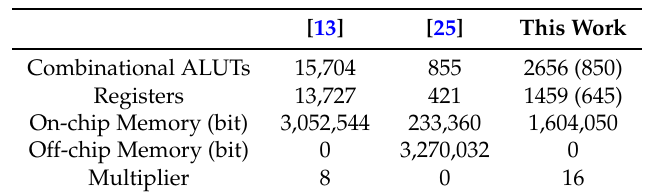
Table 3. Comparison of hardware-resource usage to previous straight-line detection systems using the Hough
+++
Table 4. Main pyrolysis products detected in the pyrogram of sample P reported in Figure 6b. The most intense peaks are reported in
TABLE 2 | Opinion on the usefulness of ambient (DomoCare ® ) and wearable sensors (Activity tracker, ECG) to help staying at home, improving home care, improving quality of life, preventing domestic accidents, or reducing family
+++
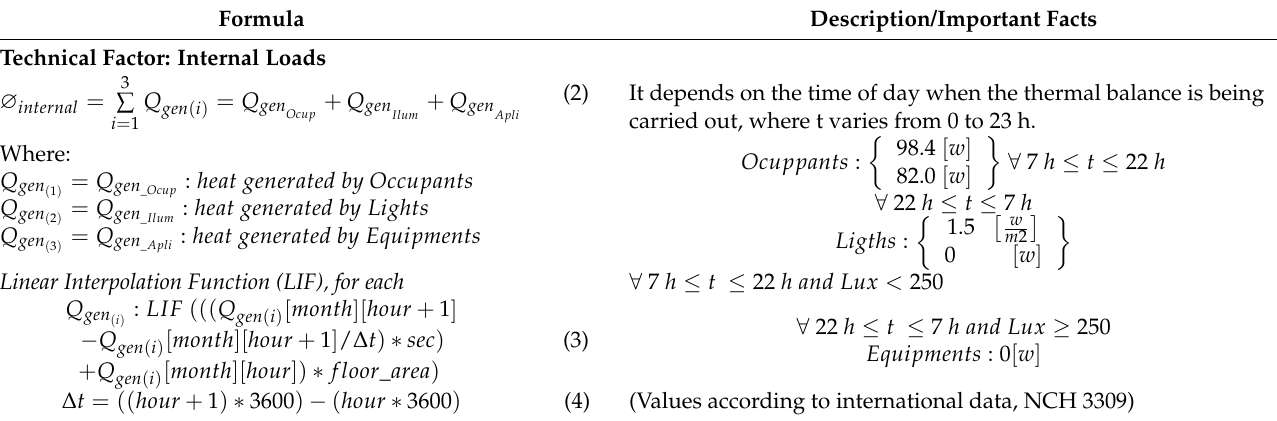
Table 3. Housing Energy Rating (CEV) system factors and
+++
- _Instructions to follow_
In the data above, retype exactly and only the lines between the one holding "Table 4. Main" and the one holding "TABLE 2 | Opinion", inclusive.

- _Exercise answer_
Table 4. Main pyrolysis products detected in the pyrogram of sample P reported in Figure 6b. The most intense peaks are reported in
TABLE 2 | Opinion on the usefulness of ambient (DomoCare ® ) and wearable sensors (Activity tracker, ECG) to help staying at home, improving home care, improving quality of life, preventing domestic accidents, or reducing family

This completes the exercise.